TodaysVerse.net
That which is born of the flesh is flesh; and that which is born of the Spirit is spirit.
King James Version

Meaning

Jesus speaks these words to Nicodemus, a Pharisee — a member of the strict religious ruling class in first-century Judaism. Nicodemus came to Jesus at night, possibly to avoid being seen by his peers. Jesus has just told him that a person must be "born again" to enter the kingdom of God, which genuinely confuses Nicodemus. Here, Jesus clarifies the distinction: physical birth produces a physical human being, but only the Spirit of God can produce spiritual life. "Flesh" refers to human nature and human effort — everything we can do on our own. No amount of religious achievement, family heritage, or moral discipline can generate what only God can give. The spiritual life isn't something you manufacture; it's something that happens to you.

Prayer

Spirit of God, I admit I've been trying to produce in my own strength what only you can give. I'm tired of the distance between my effort and the life I sense you're calling me toward. Come and do what only you can do in me. I'm asking. Amen.

Reflection

There's a particular kind of exhaustion that comes from trying to produce something that can only be received. You can read every book, follow every rule, pray every prayer through gritted teeth, and still feel like you're pressing your face against glass, watching something you can't quite reach. Jesus says something almost offensive here to a man who has spent his entire life getting it right: flesh produces flesh. Your effort, your discipline, your religious resume — it cannot cross that line. Only the Spirit can. Nicodemus, who had everything the religious world offered, had to hear that none of it was enough. This isn't a reason to stop trying or to become spiritually passive. But it is an invitation to hold your striving with open hands. You cannot will yourself into spiritual life any more than you willed yourself into physical life. What you can do is stop pretending the gap between who you are and who you want to be is something you can close through sheer determination — and instead ask the Spirit to do what only the Spirit can. That prayer, offered honestly, is usually the beginning of something real.

Discussion Questions

1

What does Jesus mean by "flesh" in this verse — is he talking about the physical body, human moral failure, or something broader about human effort and self-reliance?

2

Have you ever experienced the difference between religious effort that felt hollow and something that felt genuinely alive in you?
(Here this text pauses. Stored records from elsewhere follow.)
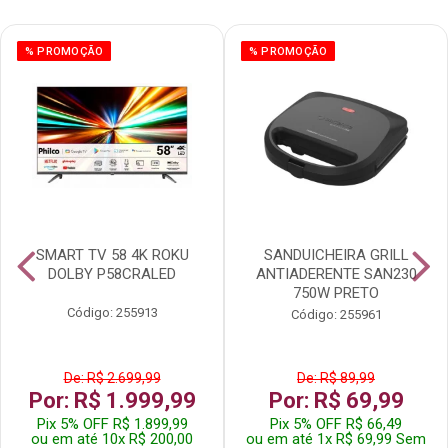
% PROMOÇÃO
% PROMOÇÃO
SMART TV 58 4K ROKU
SANDUICHEIRA GRILL
DOLBY P58CRALED
ANTIADERENTE SAN230
750W PRETO
Código: 255913
Código: 255961
De: R$ 2.699,99
De: R$ 89,99
Por: R$ 1.999,99
Por: R$ 69,99
Pix 5% OFF R$ 1.899,99
Pix 5% OFF R$ 66,49
ou em até 10x R$ 200,00
ou em até 1x R$ 69,99 Sem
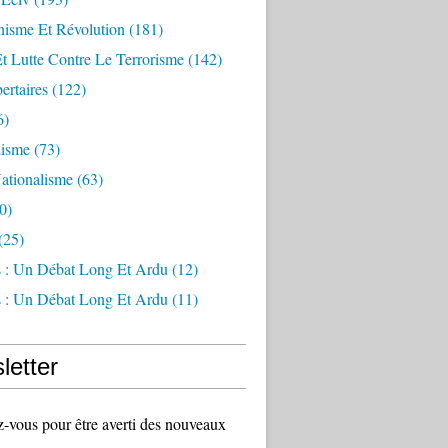
sme Et Révolution
(181)
Et Lutte Contre Le Terrorisme
(142)
ertaires
(122)
6)
lisme
(73)
ationalisme
(63)
0)
(25)
s : Un Débat Long Et Ardu
(12)
s : Un Débat Long Et Ardu
(11)
letter
vous pour être averti des nouveaux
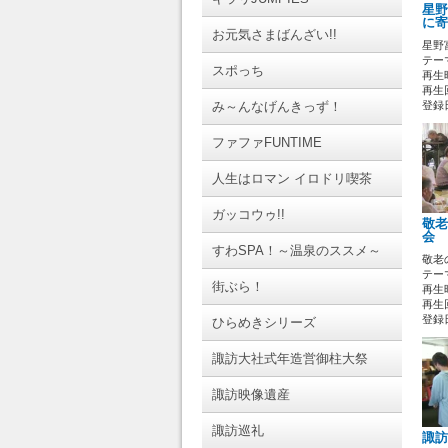
星野
に寄
お元気さまばんざい!!
星野
テーマ
スポっち
再生時
再生回
み～んなげんきっず！
登録日 
ファファFUNTIME
人生はロマン イロドリ喫茶
ガッコウゥ!!
敬老
会
すわSPA！～温泉のススメ～
敬老
テーマ
街ぶら！
再生時
再生回
登録日 
ひらめきシリーズ
諏訪大社式年造営御柱大祭
諏訪映像遺産
諏訪巡礼
諏訪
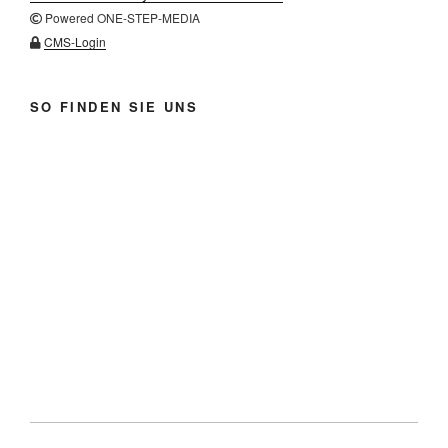
Powered ONE-STEP-MEDIA
CMS-Login
SO FINDEN SIE UNS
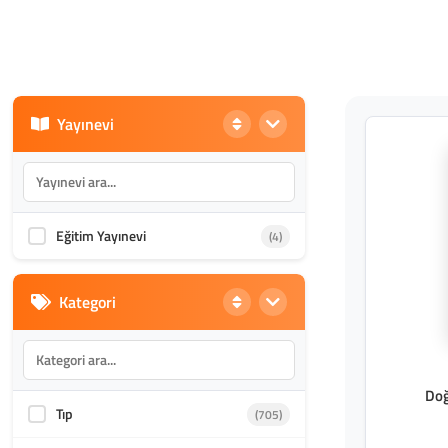
Yayınevi
Eğitim Yayınevi
(4)
Kategori
Doğ
Tıp
(705)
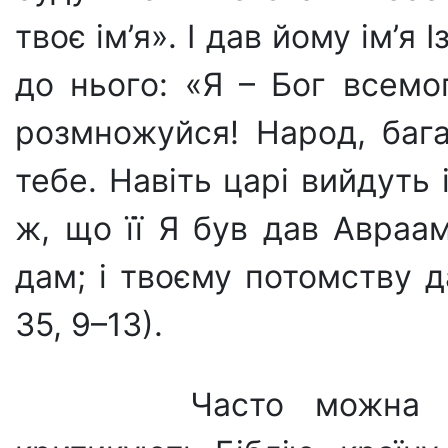
твоє ім’я». І дав йому ім’я 
до нього: «Я – Бог всемог
розмножуйся! Народ, бага
тебе. Навіть царі вийдуть 
ж, що її Я був дав Авраамо
дам; і твоєму потомству 
35, 9–13).
Часто можна зус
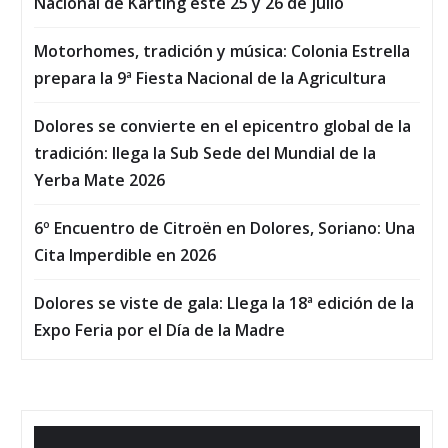
Nacional de Karting este 25 y 26 de julio
Motorhomes, tradición y música: Colonia Estrella
prepara la 9ª Fiesta Nacional de la Agricultura
Dolores se convierte en el epicentro global de la
tradición: llega la Sub Sede del Mundial de la
Yerba Mate 2026
6º Encuentro de Citroën en Dolores, Soriano: Una
Cita Imperdible en 2026
Dolores se viste de gala: Llega la 18ª edición de la
Expo Feria por el Día de la Madre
What was different about those two experiences?

3

If spiritual life can only come from the Spirit and not from human effort, does that make spiritual disciplines like prayer or Bible reading pointless? How do you hold that tension?

4

Nicodemus was highly educated and religiously respected — someone who had done everything right by every external measure. How does this verse challenge the way we assess spiritual maturity in ourselves and others?

5

What would it look like this week to shift from trying harder to asking more openly — to invite the Spirit into one specific area where you've been relying on willpower alone?